Another example is helper functions. You might break down some of your bigger logic into smaller functions, but that doesn't mean you want to everyone to see and use these helper functions, you only want them to access your main API functions.
In other words, you want to hide some of the internals in your code from the interface.
See some videos on APIs, such as this Google talk.
Having recently had the extreme luxury of being able to design and implement an object system from scratch, I took the policy of forcing all variables to be (equivalent to) protected. My goal was to encourage users to always treat the variables as part of the implementation and not the specification. OTOH, I also left in hooks to allow code to break this restriction as there remain reasons to not follow it (e.g., the object serialization engine cannot follow the rules).
Note that my classes did not need to enforce security; the language had other mechanisms for that.
In my opinion the most important reason for use private members is hiding implementation, so that it can changed in the future without changing descendants.

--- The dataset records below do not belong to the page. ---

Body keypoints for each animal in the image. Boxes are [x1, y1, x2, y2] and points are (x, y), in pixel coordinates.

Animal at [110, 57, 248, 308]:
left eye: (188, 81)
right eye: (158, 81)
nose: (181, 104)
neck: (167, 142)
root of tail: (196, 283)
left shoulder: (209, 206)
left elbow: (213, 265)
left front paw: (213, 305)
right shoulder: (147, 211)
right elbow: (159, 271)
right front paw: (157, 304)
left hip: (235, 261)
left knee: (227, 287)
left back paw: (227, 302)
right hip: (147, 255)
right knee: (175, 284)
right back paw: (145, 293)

Some languages - Smalltalk, for instance - don't have visibility modifiers at all.
In Smalltalk's case, all instance variables are always private and all methods are always public. A developer indicates that a method's "private" - something that might change, or a helper method that doesn't make much sense on its own - by putting the method in the "private" protocol.
Users of a class can then see that they should think twice about sending a message marked private to that class, but still have the freedom to make use of the method.
(Note: "properties" in Smalltalk are simply getter and setter methods.)
I personally rarely make use of protected members. I usually favor composition, the decorator pattern or the strategy pattern. There are very few cases in which I trust a subclass(ing programmer) to handle protected variables correctly. Sometimes I have protected methods to explicitly offer an interface specifically for subclasses, but these cases are actually rare.
Most of the time I have an absract base class with only public pure virtuals (talking C++ now), and implementing classes implement these. Sometimes they add some special initialization methods or other specific features, but the rest is private.
First of all 'properties' could refer to different things in different languages. For example, in Java you would be meaning instance variables, whilst C# has a distinction between the two.
I'm going to assume you mean instance variables since you mention getters/setters.
The reason as others have mentioned is Encapsulation. And what does Encapsulation buy us?
Flexibility
When things have to change (and they usually do), we are much less likely to break the build by properly encapsulating properties.
For example we may decide to make a change like:
int getFoo()
{
return foo;
}
int getFoo()
{
return bar + baz;
}
If we had not encapsulated 'foo' to begin with, then we'd have much more code to change. (than this one line)
Another reason to encapsulate a property, is to provide a way of bullet-proofing our code:
void setFoo(int val)
{
if(foo < 0)
throw MyException(); // or silently ignore
foo = val;
}
This is also handy as we can set a breakpoint in the mutator, so that we can break whenever something tries to modify our data.
If our property was public, then we could not do any of this!